In the last 6 years, I’ve probably gone to more than 50 open mic nights. Each night featured anywhere from 2 to 20 performers. And depending on format, those performers may’ve stepped to the mic as many as 3 times.
Throwing out extremes and giving it my English major’s best at the math, I’ve probably heard poets and musicians introduce their work somewhere around 500 times. So while you’ll never hear me claim to have seen it all, I reckon I’ve seen a lot.
And I have thoughts.
Tedious Defaults and Sad Variations
The most common introduction goes something like this:
This is a poem called [title] that I wrote [adverbial phrase connoting a time in the past] when I was [vague reference to a life event of an at least semi-tragic nature].
All-too-frequent variations include
- Confessions about being nervous, new, rusty, hoarse, or drunk
- Requests for indulgence and sympathy
- Detailed exposition about the almost-always-sad inspiration of said poem
- Summary/foreshadowing of the poem’s Big Juicy Point (because apparently the author thinks we’re too dense to get it)
- A final, sheepish statement of “I hope you like it.”
The worst of us work them all in.
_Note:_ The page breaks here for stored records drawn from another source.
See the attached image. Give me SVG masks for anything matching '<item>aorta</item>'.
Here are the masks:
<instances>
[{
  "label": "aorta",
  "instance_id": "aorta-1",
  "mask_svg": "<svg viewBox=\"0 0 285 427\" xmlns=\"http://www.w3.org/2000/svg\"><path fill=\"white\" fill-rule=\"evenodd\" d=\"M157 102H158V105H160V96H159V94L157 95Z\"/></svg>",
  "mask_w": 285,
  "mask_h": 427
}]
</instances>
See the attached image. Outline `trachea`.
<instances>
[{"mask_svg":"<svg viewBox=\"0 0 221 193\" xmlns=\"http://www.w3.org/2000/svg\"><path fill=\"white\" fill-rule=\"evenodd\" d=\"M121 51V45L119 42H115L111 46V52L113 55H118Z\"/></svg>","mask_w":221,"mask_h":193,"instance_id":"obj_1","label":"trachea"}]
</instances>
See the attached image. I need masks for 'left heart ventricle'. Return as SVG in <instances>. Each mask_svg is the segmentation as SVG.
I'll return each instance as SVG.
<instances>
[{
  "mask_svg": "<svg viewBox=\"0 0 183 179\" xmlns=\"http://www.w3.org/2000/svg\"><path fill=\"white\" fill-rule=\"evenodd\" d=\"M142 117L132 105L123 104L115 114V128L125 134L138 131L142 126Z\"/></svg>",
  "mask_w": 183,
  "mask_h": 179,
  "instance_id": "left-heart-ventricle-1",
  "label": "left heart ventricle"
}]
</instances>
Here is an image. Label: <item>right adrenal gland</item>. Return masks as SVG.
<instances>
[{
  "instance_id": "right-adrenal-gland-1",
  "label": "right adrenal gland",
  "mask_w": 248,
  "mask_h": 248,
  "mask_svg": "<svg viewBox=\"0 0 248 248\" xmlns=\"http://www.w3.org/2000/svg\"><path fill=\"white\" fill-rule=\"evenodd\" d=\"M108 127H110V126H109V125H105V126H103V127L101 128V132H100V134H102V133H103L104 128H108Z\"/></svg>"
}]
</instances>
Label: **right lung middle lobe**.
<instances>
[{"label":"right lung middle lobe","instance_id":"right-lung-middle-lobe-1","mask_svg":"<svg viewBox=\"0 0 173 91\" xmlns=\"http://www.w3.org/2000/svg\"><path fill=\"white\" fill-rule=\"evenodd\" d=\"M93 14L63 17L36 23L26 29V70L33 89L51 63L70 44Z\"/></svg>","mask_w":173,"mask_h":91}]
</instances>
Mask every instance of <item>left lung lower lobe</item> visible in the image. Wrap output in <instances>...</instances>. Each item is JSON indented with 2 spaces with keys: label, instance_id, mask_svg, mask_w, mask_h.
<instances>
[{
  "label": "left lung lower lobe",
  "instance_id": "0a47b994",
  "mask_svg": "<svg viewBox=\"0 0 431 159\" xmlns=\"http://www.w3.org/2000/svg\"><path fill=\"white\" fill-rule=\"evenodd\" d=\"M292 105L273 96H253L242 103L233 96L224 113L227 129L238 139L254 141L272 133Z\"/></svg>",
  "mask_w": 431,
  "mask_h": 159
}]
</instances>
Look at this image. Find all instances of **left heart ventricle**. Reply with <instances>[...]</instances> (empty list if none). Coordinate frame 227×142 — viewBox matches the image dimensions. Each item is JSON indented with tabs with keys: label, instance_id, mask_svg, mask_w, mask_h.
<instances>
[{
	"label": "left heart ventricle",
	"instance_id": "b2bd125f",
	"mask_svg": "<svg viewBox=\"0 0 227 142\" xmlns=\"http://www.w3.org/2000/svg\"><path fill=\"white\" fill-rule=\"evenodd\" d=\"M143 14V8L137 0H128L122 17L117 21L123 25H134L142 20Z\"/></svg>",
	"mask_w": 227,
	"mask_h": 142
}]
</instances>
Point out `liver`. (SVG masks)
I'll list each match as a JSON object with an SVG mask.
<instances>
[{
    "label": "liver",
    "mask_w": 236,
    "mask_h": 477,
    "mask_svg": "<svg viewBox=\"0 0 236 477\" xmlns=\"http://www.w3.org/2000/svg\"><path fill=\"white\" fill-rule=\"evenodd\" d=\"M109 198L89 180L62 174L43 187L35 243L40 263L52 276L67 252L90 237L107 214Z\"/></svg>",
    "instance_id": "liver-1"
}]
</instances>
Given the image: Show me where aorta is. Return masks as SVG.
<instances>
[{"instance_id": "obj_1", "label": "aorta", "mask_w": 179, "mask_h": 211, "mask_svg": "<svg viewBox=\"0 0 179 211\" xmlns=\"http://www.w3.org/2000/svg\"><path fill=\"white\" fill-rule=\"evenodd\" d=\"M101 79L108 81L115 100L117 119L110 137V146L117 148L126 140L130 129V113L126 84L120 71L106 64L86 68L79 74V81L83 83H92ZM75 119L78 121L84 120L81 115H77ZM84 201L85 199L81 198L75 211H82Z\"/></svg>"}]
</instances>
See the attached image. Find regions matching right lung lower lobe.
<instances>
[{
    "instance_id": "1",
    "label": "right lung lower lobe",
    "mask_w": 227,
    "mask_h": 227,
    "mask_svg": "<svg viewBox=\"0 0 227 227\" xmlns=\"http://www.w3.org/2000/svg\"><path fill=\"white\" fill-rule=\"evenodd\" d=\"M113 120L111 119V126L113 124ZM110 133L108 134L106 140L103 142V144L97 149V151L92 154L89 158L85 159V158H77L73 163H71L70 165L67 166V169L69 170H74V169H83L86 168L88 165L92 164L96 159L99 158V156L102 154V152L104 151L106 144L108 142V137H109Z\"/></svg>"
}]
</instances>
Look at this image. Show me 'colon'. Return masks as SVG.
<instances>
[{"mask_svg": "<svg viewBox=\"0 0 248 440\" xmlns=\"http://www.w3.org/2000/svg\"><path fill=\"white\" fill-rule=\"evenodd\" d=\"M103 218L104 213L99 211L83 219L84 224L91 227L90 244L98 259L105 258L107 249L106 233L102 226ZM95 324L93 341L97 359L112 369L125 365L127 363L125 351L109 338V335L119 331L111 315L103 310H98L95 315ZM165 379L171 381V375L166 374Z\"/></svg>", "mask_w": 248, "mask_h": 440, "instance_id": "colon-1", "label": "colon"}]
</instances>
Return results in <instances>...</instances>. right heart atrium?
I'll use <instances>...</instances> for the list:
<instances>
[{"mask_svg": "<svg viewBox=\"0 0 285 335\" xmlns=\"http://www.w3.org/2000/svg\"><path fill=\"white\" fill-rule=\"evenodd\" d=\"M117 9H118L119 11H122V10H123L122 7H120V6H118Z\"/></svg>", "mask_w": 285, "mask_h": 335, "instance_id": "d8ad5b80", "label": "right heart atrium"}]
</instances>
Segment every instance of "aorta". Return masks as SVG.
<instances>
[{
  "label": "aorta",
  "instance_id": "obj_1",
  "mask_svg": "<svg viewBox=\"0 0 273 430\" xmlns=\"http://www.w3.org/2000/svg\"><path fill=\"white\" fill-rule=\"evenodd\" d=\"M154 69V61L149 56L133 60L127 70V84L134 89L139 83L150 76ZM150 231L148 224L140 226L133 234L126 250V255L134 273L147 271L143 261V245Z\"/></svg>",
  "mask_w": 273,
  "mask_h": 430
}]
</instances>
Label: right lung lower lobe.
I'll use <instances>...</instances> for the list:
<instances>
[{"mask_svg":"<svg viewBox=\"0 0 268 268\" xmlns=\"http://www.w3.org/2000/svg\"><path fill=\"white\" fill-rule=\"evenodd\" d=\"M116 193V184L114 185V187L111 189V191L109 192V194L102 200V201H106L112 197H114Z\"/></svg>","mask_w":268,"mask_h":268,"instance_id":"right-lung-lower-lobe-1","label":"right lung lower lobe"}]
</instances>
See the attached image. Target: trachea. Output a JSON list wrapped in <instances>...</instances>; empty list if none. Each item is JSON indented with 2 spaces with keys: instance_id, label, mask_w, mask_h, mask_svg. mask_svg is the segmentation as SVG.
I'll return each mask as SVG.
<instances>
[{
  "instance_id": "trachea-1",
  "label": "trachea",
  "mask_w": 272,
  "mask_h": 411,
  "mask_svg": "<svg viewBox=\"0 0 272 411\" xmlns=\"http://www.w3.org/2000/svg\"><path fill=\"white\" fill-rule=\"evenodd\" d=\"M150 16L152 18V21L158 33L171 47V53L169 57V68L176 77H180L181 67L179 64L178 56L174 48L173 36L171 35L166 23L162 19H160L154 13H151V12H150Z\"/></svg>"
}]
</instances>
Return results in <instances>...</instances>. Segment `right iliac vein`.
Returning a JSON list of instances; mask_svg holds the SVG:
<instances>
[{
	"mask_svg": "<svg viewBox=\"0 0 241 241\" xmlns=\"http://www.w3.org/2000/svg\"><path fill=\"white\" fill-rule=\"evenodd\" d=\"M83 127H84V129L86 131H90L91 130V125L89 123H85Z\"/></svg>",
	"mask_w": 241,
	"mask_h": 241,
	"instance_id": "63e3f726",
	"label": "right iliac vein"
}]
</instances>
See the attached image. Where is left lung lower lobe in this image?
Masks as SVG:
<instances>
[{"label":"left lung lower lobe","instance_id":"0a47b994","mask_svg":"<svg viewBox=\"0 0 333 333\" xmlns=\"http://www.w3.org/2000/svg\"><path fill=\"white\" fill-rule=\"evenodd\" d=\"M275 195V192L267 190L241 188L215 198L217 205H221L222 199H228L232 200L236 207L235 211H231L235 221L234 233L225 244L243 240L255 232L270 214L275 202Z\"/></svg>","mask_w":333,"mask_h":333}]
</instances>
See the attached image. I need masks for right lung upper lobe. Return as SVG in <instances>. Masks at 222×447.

And it’s just as anxious and tiresome as it sounds.
If Not That, Then What?
If I sound judgmental, my beloved poets, it’s because I am. I mean, are we not writers? Devotees of verbal volleyball—the set-up and the spike?
If you aspire to doing better by the audience (and thus, by yourself) start by asking a couple questions:
- Does anyone care when I wrote this? (No.)
- Should the audience give me any quarter for having once been 19 or for scribbling stanzas on my arm on the bus to the venue tonight? (Also, no.)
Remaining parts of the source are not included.